Mr. Samsudin leaves behind five children, two wives, and one really annoyed king cobra.

One can imagine the youngest son crying for the cameras at the funeral service: "My daddy was my hero, and his DVDs are on sale on The Varmint Channel and at gas stations everywhere. We accept all major credit cards. It's for the animals. And the planet." Let us all weep crocodile tears.

Perhaps Ali Khan Samsudin's videos will be like that other fellow's: "Wow! I'm holding this deadly snake by the tail, and is he ever angry!"

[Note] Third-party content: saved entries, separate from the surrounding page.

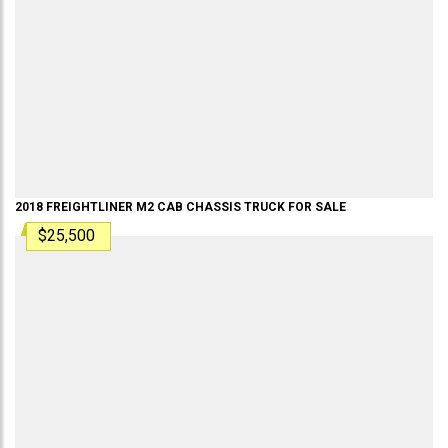
2018
FREIGHTLINER
M2
CAB CHASSIS TRUCK
FOR SALE
$25,500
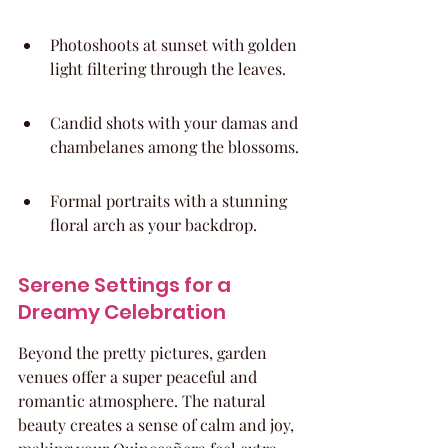
Photoshoots at sunset with golden 
light filtering through the leaves.
Candid shots with your damas and 
chambelanes among the blossoms.
Formal portraits with a stunning 
floral arch as your backdrop.
Serene Settings for a 
Dreamy Celebration
Beyond the pretty pictures, garden 
venues offer a super peaceful and 
romantic atmosphere. The natural 
beauty creates a sense of calm and joy, 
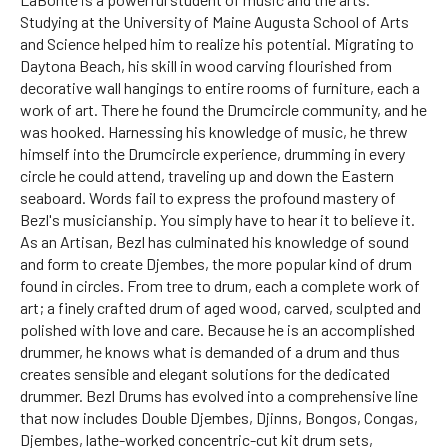
Studying at the University of Maine Augusta School of Arts
and Science helped him to realize his potential. Migrating to
Daytona Beach, his skill in wood carving flourished from
decorative wall hangings to entire rooms of furniture, each a
work of art. There he found the Drumcircle community, and he
was hooked. Harnessing his knowledge of music, he threw
himself into the Drumcircle experience, drumming in every
circle he could attend, traveling up and down the Eastern
seaboard. Words fail to express the profound mastery of
Bezl's musicianship. You simply have to hear it to believe it.
As an Artisan, Bezl has culminated his knowledge of sound
and form to create Djembes, the more popular kind of drum
found in circles. From tree to drum, each a complete work of
art; a finely crafted drum of aged wood, carved, sculpted and
polished with love and care. Because he is an accomplished
drummer, he knows what is demanded of a drum and thus
creates sensible and elegant solutions for the dedicated
drummer. Bezl Drums has evolved into a comprehensive line
that now includes Double Djembes, Djinns, Bongos, Congas,
Djembes, lathe-worked concentric-cut kit drum sets,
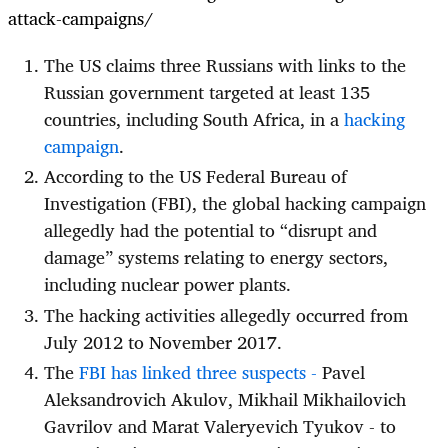
attack-campaigns/
The US claims three Russians with links to the
Russian government targeted at least 135
countries, including South Africa, in a
hacking
campaign
.
According to the US Federal Bureau of
Investigation (FBI), the global hacking campaign
allegedly had the potential to “disrupt and
damage” systems relating to energy sectors,
including nuclear power plants.
The hacking activities allegedly occurred from
July 2012 to November 2017.
The
FBI has linked three suspects -
Pavel
Aleksandrovich Akulov, Mikhail Mikhailovich
Gavrilov and Marat Valeryevich Tyukov - to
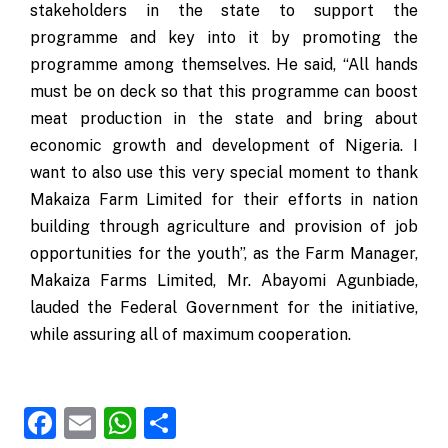
stakeholders in the state to support the
programme and key into it by promoting the
programme among themselves. He said, “All hands
must be on deck so that this programme can boost
meat production in the state and bring about
economic growth and development of Nigeria. I
want to also use this very special moment to thank
Makaiza Farm Limited for their efforts in nation
building through agriculture and provision of job
opportunities for the youth”, as the Farm Manager,
Makaiza Farms Limited, Mr. Abayomi Agunbiade,
lauded the Federal Government for the initiative,
while assuring all of maximum cooperation.
Facebook
Email
WhatsApp
Share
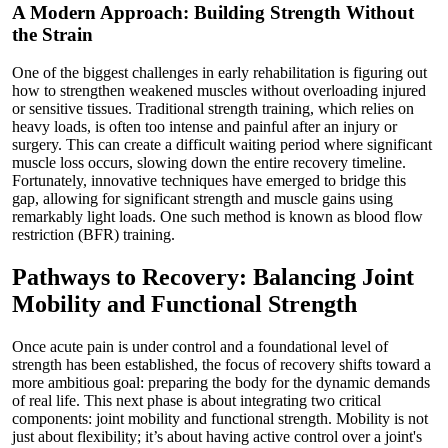
A Modern Approach: Building Strength Without
the Strain
One of the biggest challenges in early rehabilitation is figuring out
how to strengthen weakened muscles without overloading injured
or sensitive tissues. Traditional strength training, which relies on
heavy loads, is often too intense and painful after an injury or
surgery. This can create a difficult waiting period where significant
muscle loss occurs, slowing down the entire recovery timeline.
Fortunately, innovative techniques have emerged to bridge this
gap, allowing for significant strength and muscle gains using
remarkably light loads. One such method is known as blood flow
restriction (BFR) training.
Pathways to Recovery: Balancing Joint
Mobility and Functional Strength
Once acute pain is under control and a foundational level of
strength has been established, the focus of recovery shifts toward a
more ambitious goal: preparing the body for the dynamic demands
of real life. This next phase is about integrating two critical
components: joint mobility and functional strength. Mobility is not
just about flexibility; it’s about having active control over a joint's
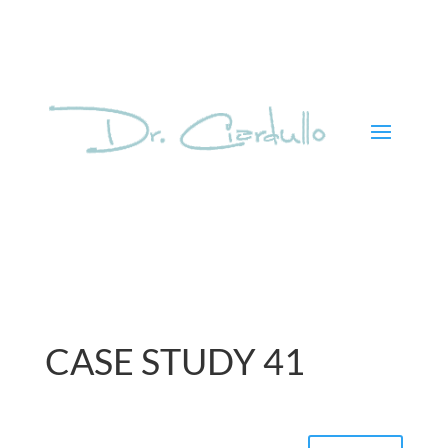
CASE STUDY 41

Mr. Samsudin was not only a friend to the working snake but to scorpions: in 1997 he was mentioned in the Guinness Book of Dumb Stuff for Drunks to Talk About for living some days in a glass box with a lot of scorpions, which must be like working for a presidential candidate.

The Snake King (for so he was billed) can now join Crocodile Hunter in that terrarium in the sky, clear at long last on the fact that animals are not Disney cartoons. One of the sons, Amjad Khan, who also handles snakes for a living (and eventually for a deading), really did say, "It's our way of life and we can't imagine doing anything else."

Mr. Khan suffers a stunning lack of imagination.

Lately there appears to be an unnatural and obviously unhealthy fascination with reptiles: tormenting - I mean, saving and nurturing - crocodiles made Steven Erwin a legend, and more recently a naked guy went swimming with the alligators in Florida, where one of the 'gators ate his leg (As Becket said to King Henry, "Is that all? Count your blessings, Sire.").

Alligators, once an endangered species, have been nurtured to the point that now they once again endanger humans, and bothering a timber rattlesnake is now a federal offense.

Those of us who live in rural districts cannot but observe that the sort of people who pass laws endangering humans for the sake of reptiles do not themselves live among reptiles. I suggest that if a timber rattler is pestered in any way the timber rattler should be transported to a Maryland gated community for its own safety. Indeed, we should find the alligator who ate the fellow's leg and ship it (the alligator, not the leg) to The Reflecting Pool in Washington so that it can entertain Congressional children, and perhaps eat a few of them.

After all, Congress doesn't value our East Texas children any more than that.

Mack Hall is a resident of Kirbyville.